I’m a sucker for a space film. I love the possibilities, the stars, the tech. It just can look sooooo cool. Quite often these films leave something lacking and aren’t that good. I saw Rogue One and yesterday I watched Earthrise from Amazon Prime.

Because I watched this at home it doesn’t get an Official Parish Rating. So it was with a nerdy interest in tech and space that I went to see Passengers, I wanted to see stunning vistas and how the film-makers had dealt with the ravages of space travel. As is custom I rated this film on IMDB and you should read my guide to the rating system.

It was a perfectly enjoyable film and worth seeing, it had just the right amount of humour but I do feel that the moral issues could be covered more comprehensively in a separate film. This wasn’t a film about morals though. It was a space action thriller and as such it functioned perfectly well. Now, after here, there be dragons.

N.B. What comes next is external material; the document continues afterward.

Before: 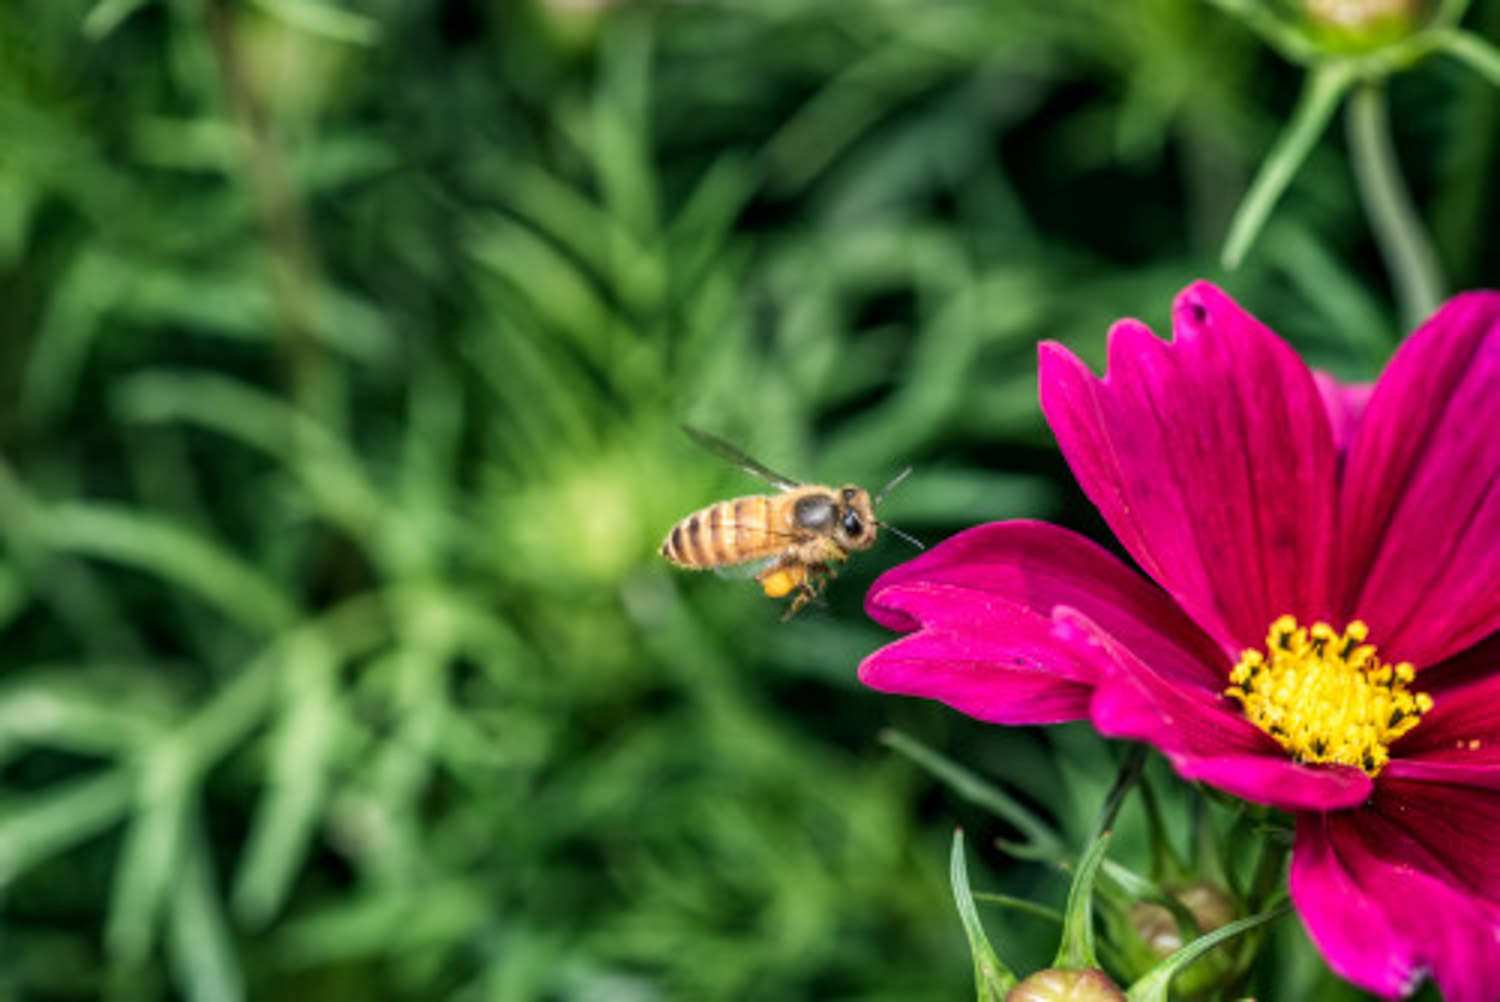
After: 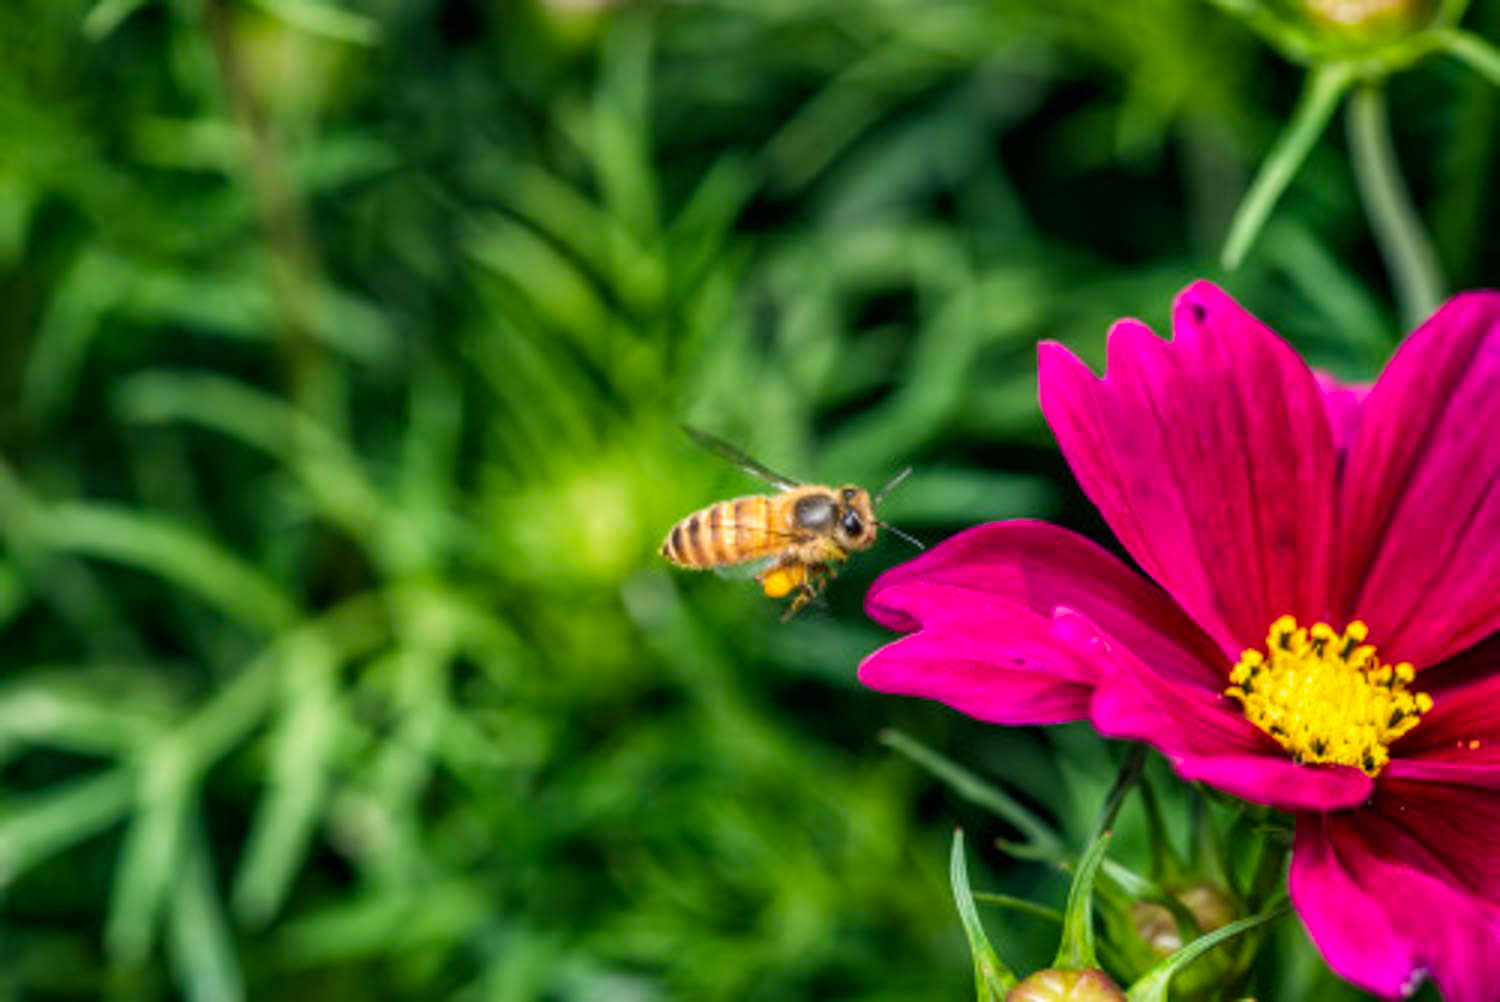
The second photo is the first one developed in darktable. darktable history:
color balance rgb: highlights gain › chroma 0.14%, highlights gain › hue 331.07°, perceptual saturation grading › global saturation 19.691%, global vibrance 20%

I had some minor issues with it, but not as many as with this film. So, if we allow hibernation, then we just need to look at the rest of the film to see what liberties they have taken. Mind you, coming out of hibernation looks a lot like CPR, so the travellers were more dead than deep sleeping.

The artificial gravity system seemed to be based mostly on centrifugal force [YES, I KNOW – this is why I don’t allow comments on this site]. The idea that a spinning thing in space would stop spinning when the power is switched off doesn’t quite ring true, momentum and inertia etc. But, then this does allow some pretty good visuals.

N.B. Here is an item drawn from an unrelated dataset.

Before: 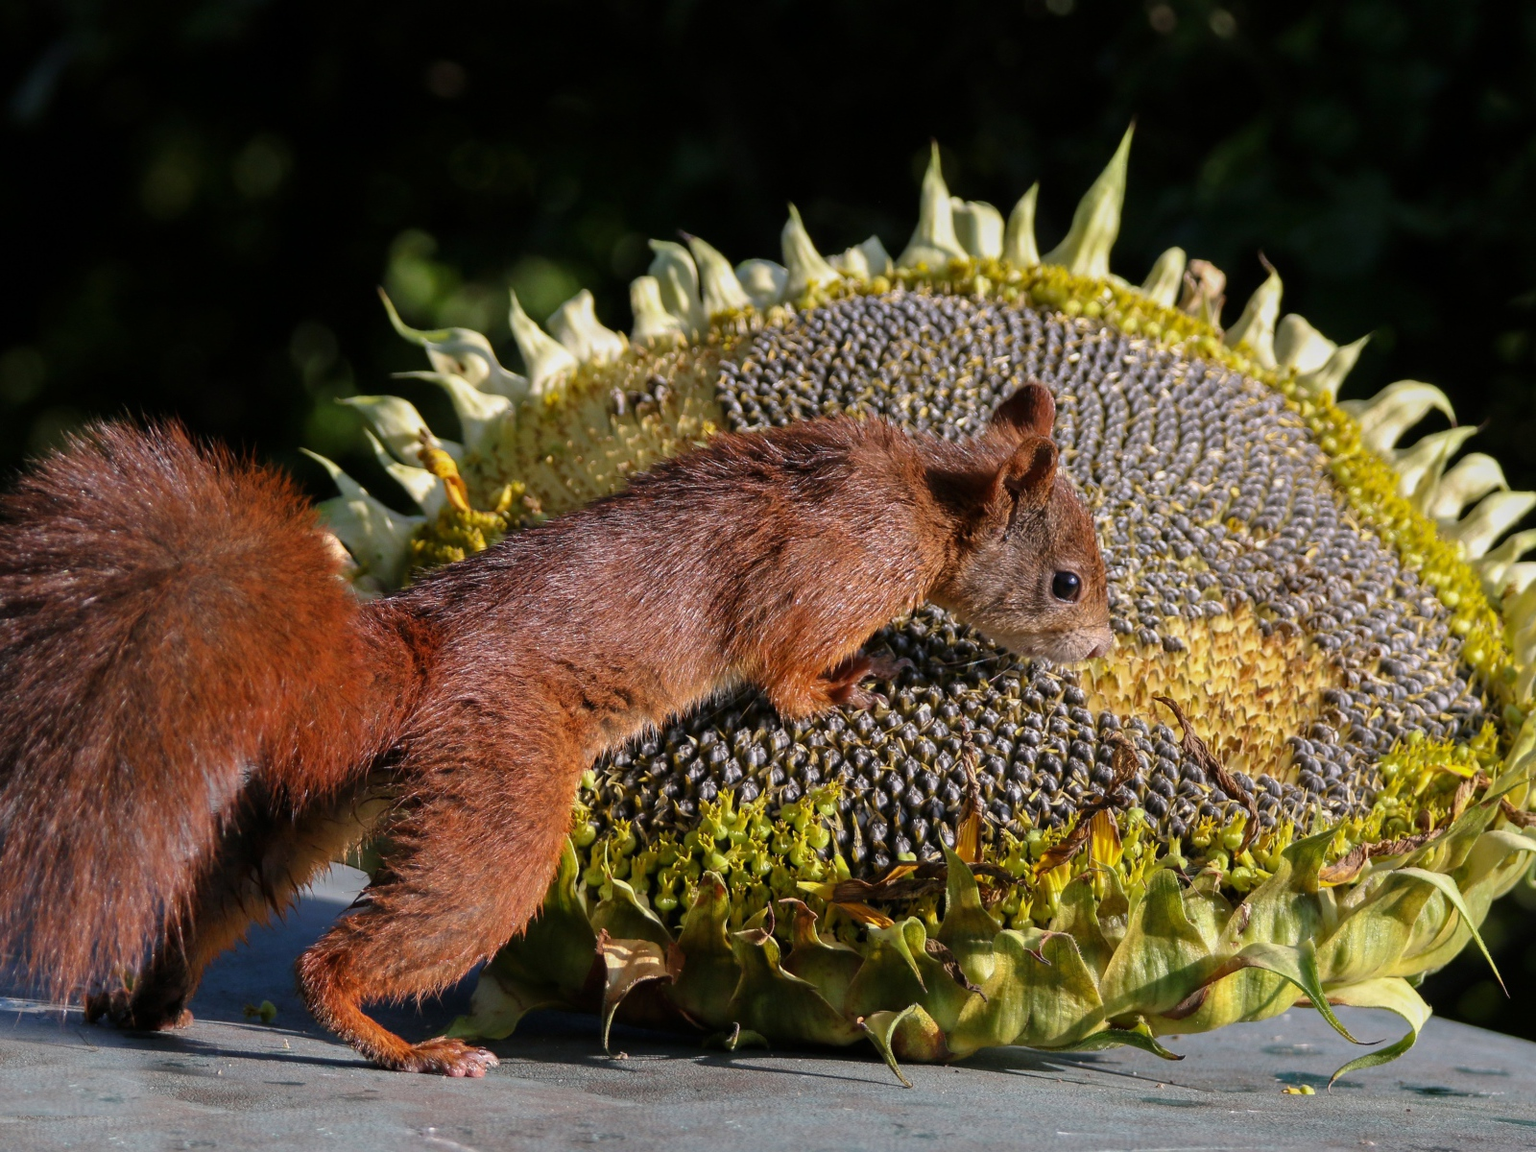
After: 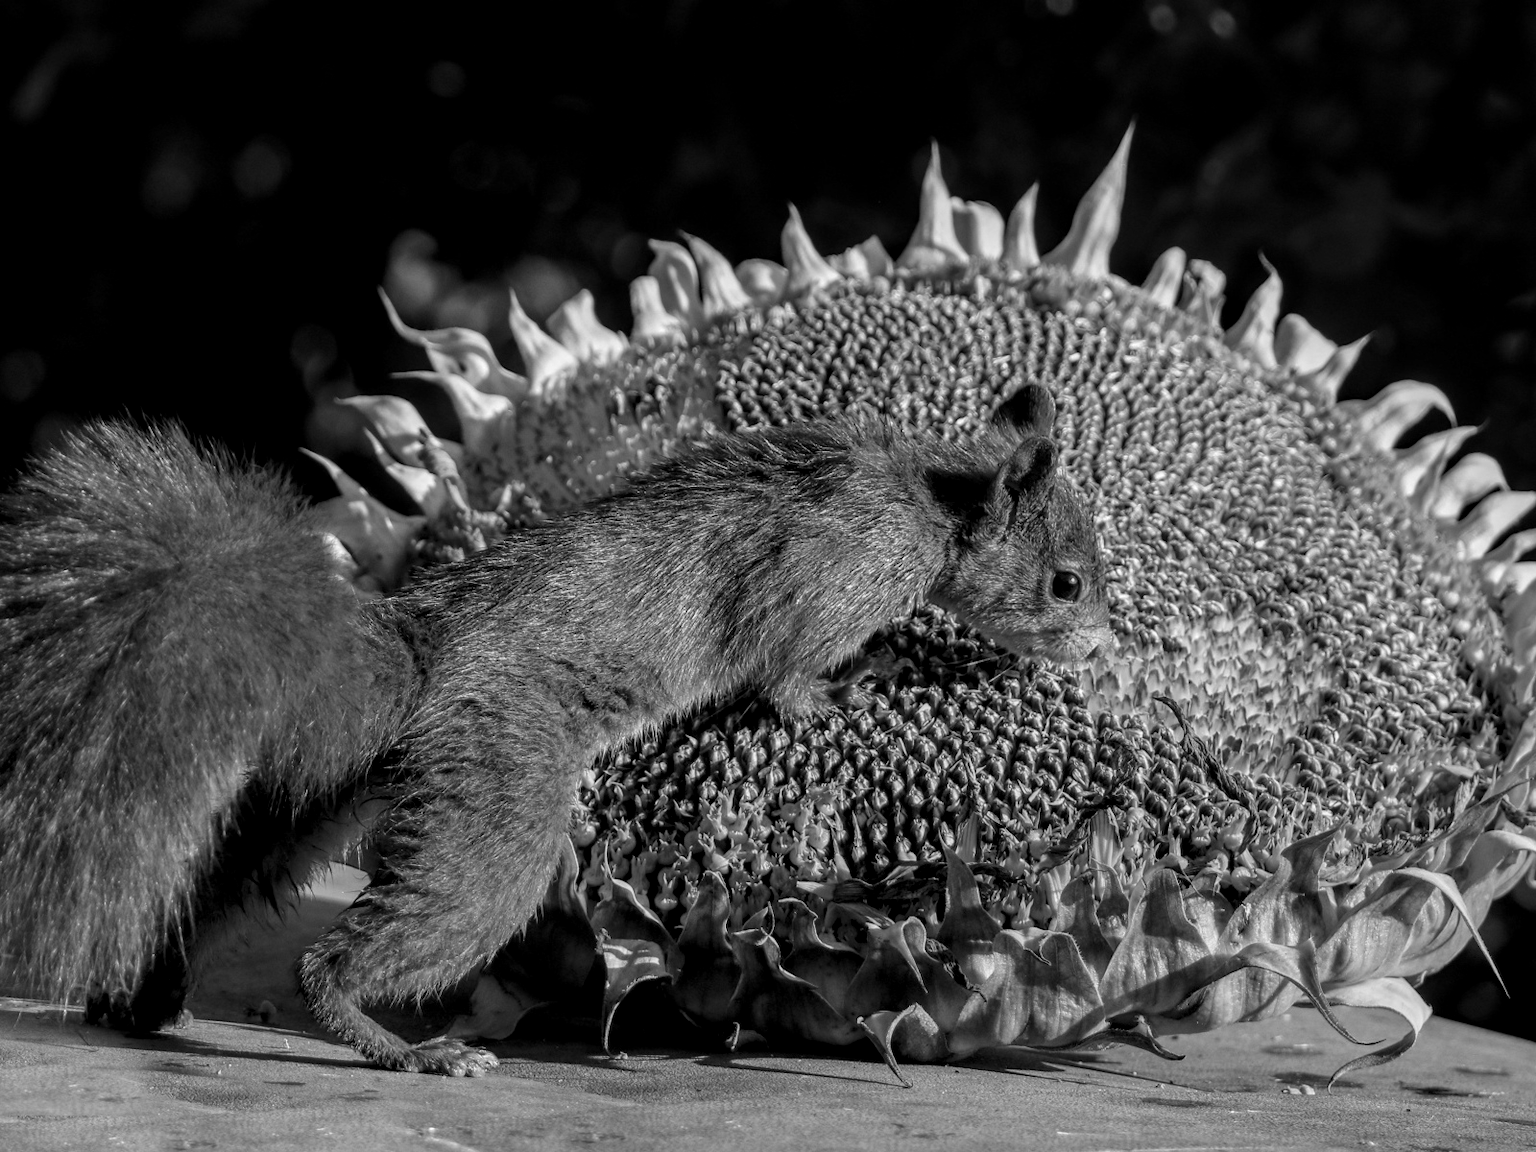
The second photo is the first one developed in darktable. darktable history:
color calibration: output gray [0.21, 0.42, 0.37, 0], gray › normalize channels true, illuminant same as pipeline (D50), adaptation XYZ, x 0.346, y 0.359, gamut compression 0
local contrast: highlights 61%, detail 143%, midtone range 0.428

Why would little things go wrong if the spaceship was dealing with a big problem in the reactor core? I’m not sure this part of the film rings true. It bothered me a little. But, I was willing to let this go.

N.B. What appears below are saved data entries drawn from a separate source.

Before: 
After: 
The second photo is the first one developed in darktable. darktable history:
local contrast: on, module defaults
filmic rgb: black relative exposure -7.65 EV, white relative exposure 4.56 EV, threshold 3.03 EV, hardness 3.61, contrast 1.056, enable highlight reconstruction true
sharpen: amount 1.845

The swimming pool. I’m pretty sure that if the gravity was provided by the rotation of the ship then the stars outside the window were rotating the wrong way. I’ll probably have to take a few more looks at this scene but it upset something in my head and I spent a while moving my hands around in the air trying to get rotations correct. The hemispherical window was an awesome idea though.

Only one medi-pod for a ship that size? Bullshit.

When gravity suddenly turns off (?) most things will just stay where they are unless there is an impulse to them. The water in the swimming pool would have rode up the sides of the room when the spinning stopped. The sleeping characters would have moved very slowly if at all as they don’t have any forces acting on them. I refer you to Newton’s First Law Of Motion.

There are other bits and pieces but they are largely inconsequential and do not show off my understanding of sciencey shit. I do think that a film covering the morals of “living murder” would be very interesting if written by someone talented.

Oh, Arcturus. The space ship sling-shots around Arcturus. I don’t have a problem with that per se, but the ship did seem pretty close to the star. It would have fried to a crisp and everyone would have been killed by the intense radiation. While this allowed for pretty visuals [based on the SOHO observations of our own sun] the radiation shielding would need to be metres thick. Arcturus is a pretty darn big star coming in at 25.7 times the diameter of our piddly little star The Sun. It’s also 36.7 ly away and the spaceship in the film had been travelling for 30 years and had just reached 0.5c so the film makers could have done some better sums here I feel although we don’t know if the time measurement is absolute [physicists would laugh at that concept] or relative.

Last thing: The company that owns the starship made x quadrillion profit we are told. I am pretty sure that Aurora [!] then explains that a quadrillion is “a thousand billion”. I may have misheard this but a quadrillion is a million million using the US naming system. Aurora was talking about a trillion which is a LOT less money.